Activity:
Copy the entries below word for word, minus the pictures.

Material supplied:

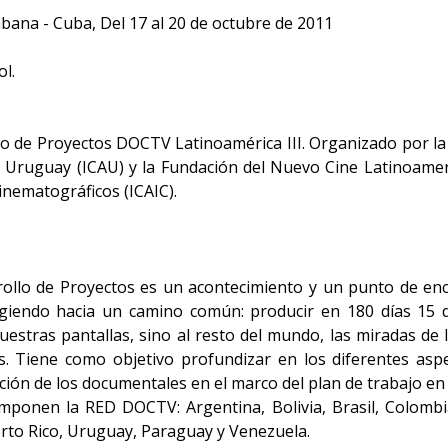
bana - Cuba, Del 17 al 20 de octubre de 2011
ol.
lo de Proyectos DOCTV Latinoamérica III. Organizado por la U
de Uruguay (ICAU) y la Fundación del Nuevo Cine Latinoame
inematográficos (ICAIC).
rrollo de Proyectos es un acontecimiento y un punto de en
rgiendo hacia un camino común: producir en 180 días 15 
nuestras pantallas, sino al resto del mundo, las miradas d
s. Tiene como objetivo profundizar en los diferentes asp
ión de los documentales en el marco del plan de trabajo e
mponen la RED DOCTV: Argentina, Bolivia, Brasil, Colombia
rto Rico, Uruguay, Paraguay y Venezuela.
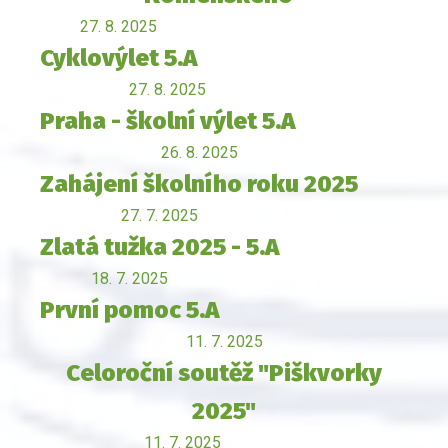
27. 8. 2025
Cyklovýlet 5.A
27. 8. 2025
Praha - školní výlet 5.A
26. 8. 2025
Zahájení školního roku 2025
27. 7. 2025
Zlatá tužka 2025 - 5.A
18. 7. 2025
První pomoc 5.A
11. 7. 2025
Celoroční soutěž "Piškvorky
2025"
11. 7. 2025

Written response:
bana - Cuba, Del 17 al 20 de octubre de 2011
ol.
lo de Proyectos DOCTV Latinoamérica III. Organizado por la U
de Uruguay (ICAU) y la Fundación del Nuevo Cine Latinoame
inematográficos (ICAIC).
rrollo de Proyectos es un acontecimiento y un punto de en
rgiendo hacia un camino común: producir en 180 días 15 
nuestras pantallas, sino al resto del mundo, las miradas d
s. Tiene como objetivo profundizar en los diferentes asp
ión de los documentales en el marco del plan de trabajo e
mponen la RED DOCTV: Argentina, Bolivia, Brasil, Colombia
rto Rico, Uruguay, Paraguay y Venezuela.
27. 8. 2025
Cyklovýlet 5.A
27. 8. 2025
Praha - školní výlet 5.A
26. 8. 2025
Zahájení školního roku 2025
27. 7. 2025
Zlatá tužka 2025 - 5.A
18. 7. 2025
První pomoc 5.A
11. 7. 2025
Celoroční soutěž "Piškvorky
2025"
11. 7. 2025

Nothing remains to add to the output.